In the Jewish Testament of Solomon Chapter 18 there is extensive information about the practices of the itinerant exorcists in the area of Ephesus and this provides a clearer picture of what Sceva was about (1). The Jewish itinerant exorcists claimed to heal by calling the names of Angels over the sick, claiming they had access to the heavenly areas where demons supposedly existed, and there had power to expel the demons. The way that these men were beaten and their powers and belief system exposed as so powerless is surely intentional; indicating that the whole idea of evil spirits, battles in Heaven etc. was being deconstructed by the whole incident. The man “overpowered” them; the power of his illness was greater than their powers. The sick man claimed that he did not recognize the power of these men and therefore their belief systems were powerless. In contrast the name of Jesus as believed by Paul was powerful. The theme of deconstruction continues when we discover that the man’s question “Who are you?” (:15) is in fact part of the very formula used by the Jewish exorcists (2); they asked this question of the [supposed] demon and then claimed to cast it out. The man was turning things around, implying that the exorcists were the ones who were spirit possessed and he was the one with power to cure them. This is why the seven men are described as running away naked and traumatized [:16 Gk.]- the behaviour and situation associated typically with the ‘possessed’. It may well be that the Jewish heresy of worshipping Angels which Paul warned the Colossians against was in fact the work of Sceva and his itinerant Jewish teachers- Colosse was 120 miles from Ephesus, so Sceva’s itinerant influence may well have been there too. In that same context, Paul teaches that Christ has “disarmed” the supposed [demonic] rulers and authorities which the Jews thought brought sickness (Col. 2:15); if they existed, then they are powerless and therefore effectively non-existent. Christ is in any case “head over every power and authority” (Col. 2:10 NIV).

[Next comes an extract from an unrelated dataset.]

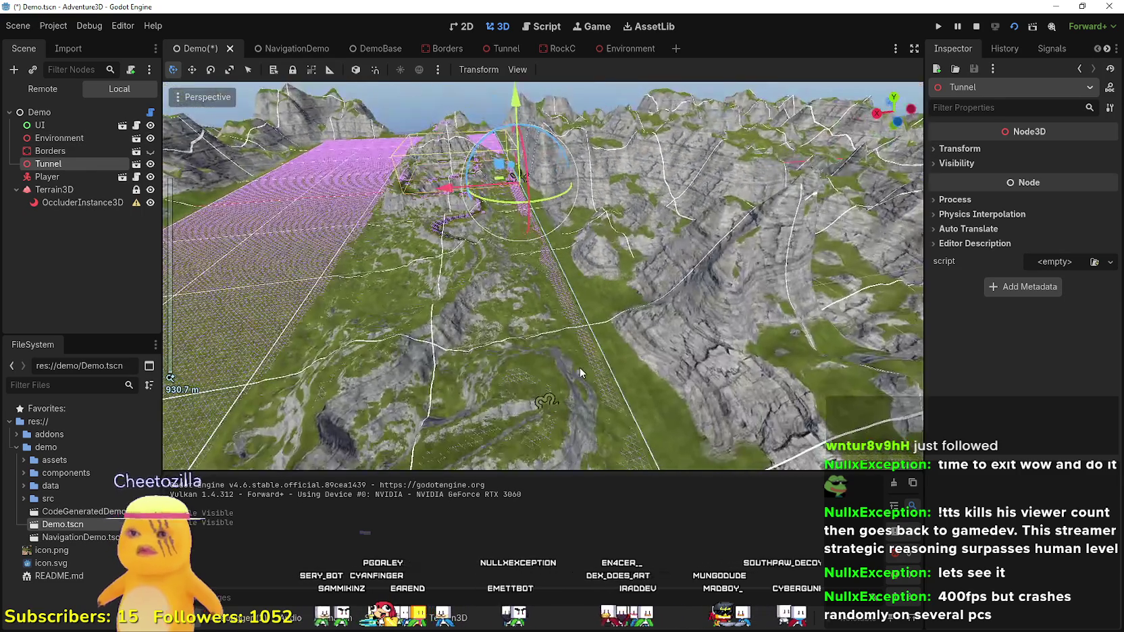
pyautogui.scroll(10, 579, 367)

The record in Acts 19 goes on to record how exactly because of this incident, there was a huge turning away from the practice of such ‘magic’ and towards the word of God. This completes the victory of Christ through Paul, both practically and intellectually- the wrong ideas concerning demons, Angels and exorcism have been publically demonstrated to be wrong, and people turn to Christ in spirit and in truth: “This became known to all that dwelt at Ephesus, both Jews and Gentiles; and fear fell upon them all. And the name of the Lord Jesus was magnified. Many also of those that had believed came, confessing and declaring their sinful deeds. And not a few of those that practised magical arts brought their books together and burned them in the sight of all; and they counted the price of them, and found it fifty thousand pieces of silver. So the word of the Lord spread widely and grew in power” (Acts 19:17-20).

(1) This is demonstrated at great length in Arnold Clinton, ‘Sceva, Solomon and Shamanism’, Journal of the Evangelical Theological Society  Vol. 55 (1): 7–26.
(2) Pablo Torijano, Solomon the Esoteric King. From King to Magus (Leiden: Brill, 2002) pp. 51,52.